◆ **The problem**
Write the entries out again in full and unchanged, dropping every image.

◆ **Given entries**
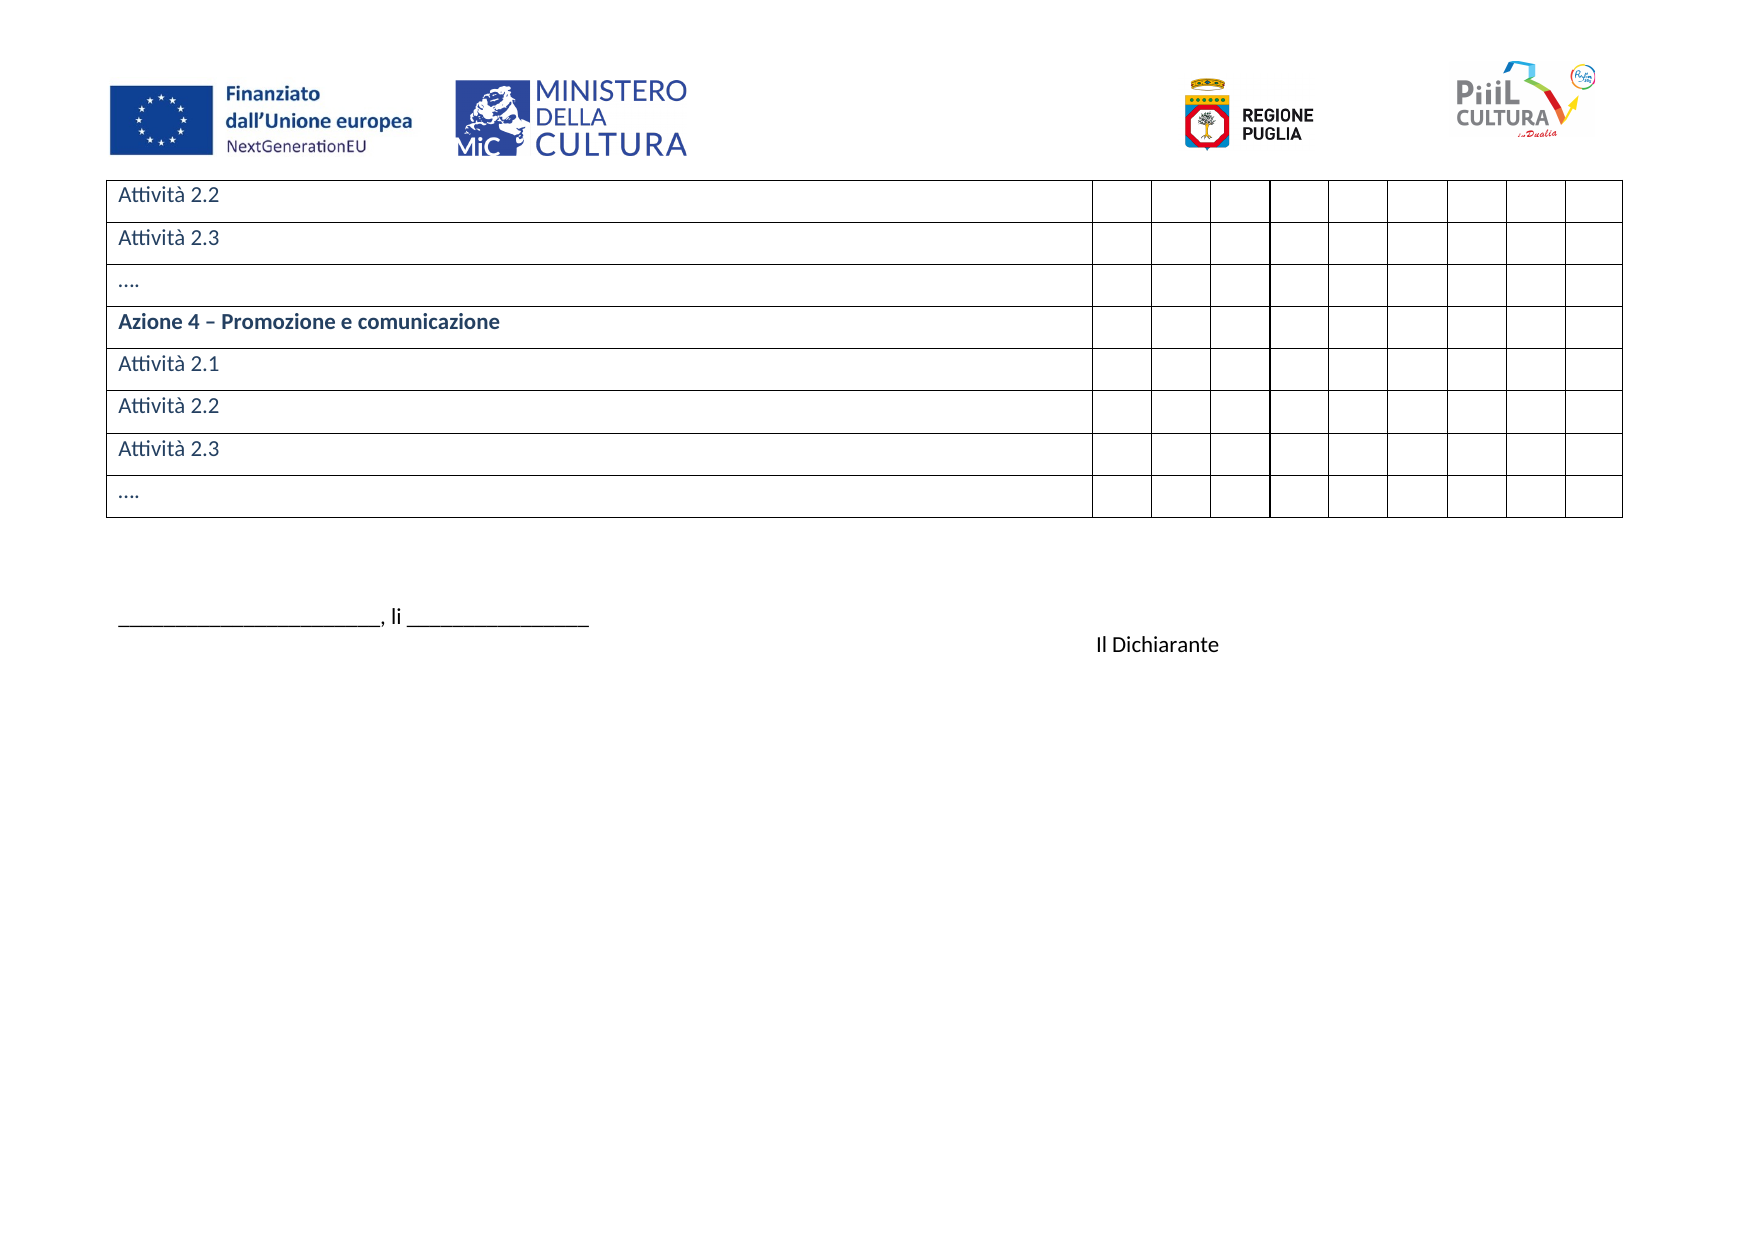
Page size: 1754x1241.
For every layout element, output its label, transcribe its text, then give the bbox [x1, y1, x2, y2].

table_cell [1388, 181, 1447, 222]
table_cell [1329, 181, 1387, 222]
table_cell …. [107, 476, 1092, 517]
table_cell [1507, 223, 1565, 264]
picture [1449, 61, 1596, 137]
table_cell [1211, 181, 1269, 222]
table_cell [1211, 476, 1269, 517]
table_cell [1507, 476, 1565, 517]
table_cell [1271, 265, 1328, 306]
table_cell [1329, 307, 1387, 348]
table_cell [1329, 391, 1387, 433]
table_cell Attività 2.1 [107, 349, 1092, 390]
table_cell [1388, 223, 1447, 264]
table_cell [1388, 307, 1447, 348]
table_cell [1507, 434, 1565, 475]
text _______________________, li ________________ [118, 602, 1606, 630]
table_cell [1211, 223, 1269, 264]
table_cell [1152, 181, 1210, 222]
table_cell [1093, 476, 1151, 517]
table_cell [1388, 265, 1447, 306]
table_cell [1507, 349, 1565, 390]
table_cell [1388, 349, 1447, 390]
table_cell [1152, 265, 1210, 306]
table_cell …. [107, 265, 1092, 306]
table_cell [1093, 181, 1151, 222]
table_cell [1448, 349, 1506, 390]
table_cell [1329, 434, 1387, 475]
table_cell [1271, 307, 1328, 348]
table_cell Attività 2.3 [107, 223, 1092, 264]
table_cell [1448, 181, 1506, 222]
table_cell [1566, 349, 1622, 390]
table_cell [1566, 307, 1622, 348]
table_cell [1507, 181, 1565, 222]
table_cell [1271, 181, 1328, 222]
table_cell Azione 4 – Promozione e comunicazione [107, 307, 1092, 348]
table_cell [1152, 307, 1210, 348]
table_cell [1388, 476, 1447, 517]
table_cell [1448, 223, 1506, 264]
table_cell [1271, 391, 1328, 433]
picture [99, 77, 429, 164]
table_cell [1448, 307, 1506, 348]
table_cell [1329, 265, 1387, 306]
table_cell [1566, 391, 1622, 433]
table_cell Attività 2.2 [107, 391, 1092, 433]
table_cell [1329, 349, 1387, 390]
table_cell [1152, 476, 1210, 517]
table_cell [1507, 307, 1565, 348]
table_cell [1211, 391, 1269, 433]
table_cell [1566, 265, 1622, 306]
text Il Dichiarante [709, 630, 1606, 658]
table_cell [1093, 265, 1151, 306]
table_cell [1388, 391, 1447, 433]
table_cell [1448, 391, 1506, 433]
table_cell [1211, 307, 1269, 348]
table_cell [1329, 223, 1387, 264]
table_cell [1093, 223, 1151, 264]
table_cell [1448, 265, 1506, 306]
table_cell [1211, 434, 1269, 475]
table_cell [1566, 434, 1622, 475]
table_cell [1388, 434, 1447, 475]
table_cell Attività 2.3 [107, 434, 1092, 475]
table_cell [1093, 349, 1151, 390]
table_cell [1271, 434, 1328, 475]
table_cell [1566, 223, 1622, 264]
table_cell [1152, 434, 1210, 475]
table_cell [1507, 391, 1565, 433]
picture [455, 80, 687, 156]
table_cell [1152, 391, 1210, 433]
picture [1178, 73, 1316, 151]
table_cell [1093, 391, 1151, 433]
table_cell [1507, 265, 1565, 306]
table_cell [1152, 349, 1210, 390]
table_cell [1271, 476, 1328, 517]
table_cell [1152, 223, 1210, 264]
table_cell [1566, 476, 1622, 517]
table_cell [1271, 223, 1328, 264]
table_cell [1329, 476, 1387, 517]
table_cell Attività 2.2 [107, 181, 1092, 222]
table_cell [1271, 349, 1328, 390]
table_cell [1566, 181, 1622, 222]
table_cell [1448, 434, 1506, 475]
table_cell [1211, 265, 1269, 306]
table_cell [1093, 434, 1151, 475]
table_cell [1448, 476, 1506, 517]
table_cell [1093, 307, 1151, 348]
table_cell [1211, 349, 1269, 390]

◆ **Result**
Page size: 1754x1241.
For every layout element, output its label, transcribe its text, then give the bbox [x1, y1, x2, y2].

table_cell [1388, 181, 1447, 222]
table_cell [1329, 181, 1387, 222]
table_cell …. [107, 476, 1092, 517]
table_cell [1507, 223, 1565, 264]
picture [1449, 61, 1596, 137]
table_cell [1211, 181, 1269, 222]
table_cell [1211, 476, 1269, 517]
table_cell [1507, 476, 1565, 517]
table_cell [1271, 265, 1328, 306]
table_cell [1329, 307, 1387, 348]
table_cell [1329, 391, 1387, 433]
table_cell Attività 2.1 [107, 349, 1092, 390]
table_cell [1388, 223, 1447, 264]
table_cell [1388, 307, 1447, 348]
table_cell [1507, 434, 1565, 475]
text _______________________, li ________________ [118, 602, 1606, 630]
table_cell [1211, 223, 1269, 264]
table_cell [1152, 181, 1210, 222]
table_cell [1093, 476, 1151, 517]
table_cell [1388, 265, 1447, 306]
table_cell [1507, 349, 1565, 390]
table_cell [1388, 349, 1447, 390]
table_cell [1152, 265, 1210, 306]
table_cell …. [107, 265, 1092, 306]
table_cell [1093, 181, 1151, 222]
table_cell [1448, 349, 1506, 390]
table_cell [1329, 434, 1387, 475]
table_cell [1271, 307, 1328, 348]
table_cell Attività 2.3 [107, 223, 1092, 264]
table_cell [1448, 181, 1506, 222]
table_cell [1566, 349, 1622, 390]
table_cell [1566, 307, 1622, 348]
table_cell [1507, 181, 1565, 222]
table_cell [1271, 181, 1328, 222]
table_cell Azione 4 – Promozione e comunicazione [107, 307, 1092, 348]
table_cell [1152, 307, 1210, 348]
table_cell [1388, 476, 1447, 517]
table_cell [1448, 223, 1506, 264]
table_cell [1271, 391, 1328, 433]
picture [99, 77, 429, 164]
table_cell [1448, 307, 1506, 348]
table_cell [1329, 265, 1387, 306]
table_cell [1566, 391, 1622, 433]
table_cell Attività 2.2 [107, 391, 1092, 433]
table_cell [1329, 349, 1387, 390]
table_cell [1152, 476, 1210, 517]
table_cell [1507, 307, 1565, 348]
table_cell [1211, 391, 1269, 433]
table_cell [1566, 265, 1622, 306]
text Il Dichiarante [709, 630, 1606, 658]
table_cell [1093, 265, 1151, 306]
table_cell [1388, 391, 1447, 433]
table_cell [1448, 391, 1506, 433]
table_cell [1211, 307, 1269, 348]
table_cell [1329, 223, 1387, 264]
table_cell [1093, 223, 1151, 264]
table_cell [1448, 265, 1506, 306]
table_cell [1211, 434, 1269, 475]
table_cell [1566, 434, 1622, 475]
table_cell [1388, 434, 1447, 475]
table_cell Attività 2.3 [107, 434, 1092, 475]
table_cell [1093, 349, 1151, 390]
table_cell [1271, 434, 1328, 475]
table_cell [1566, 223, 1622, 264]
table_cell [1152, 434, 1210, 475]
table_cell [1507, 391, 1565, 433]
picture [455, 80, 687, 156]
table_cell [1152, 391, 1210, 433]
picture [1178, 73, 1316, 151]
table_cell [1093, 391, 1151, 433]
table_cell [1507, 265, 1565, 306]
table_cell [1152, 349, 1210, 390]
table_cell [1271, 476, 1328, 517]
table_cell [1152, 223, 1210, 264]
table_cell [1566, 476, 1622, 517]
table_cell [1271, 223, 1328, 264]
table_cell [1329, 476, 1387, 517]
table_cell Attività 2.2 [107, 181, 1092, 222]
table_cell [1271, 349, 1328, 390]
table_cell [1566, 181, 1622, 222]
table_cell [1448, 434, 1506, 475]
table_cell [1211, 265, 1269, 306]
table_cell [1093, 434, 1151, 475]
table_cell [1448, 476, 1506, 517]
table_cell [1093, 307, 1151, 348]
table_cell [1211, 349, 1269, 390]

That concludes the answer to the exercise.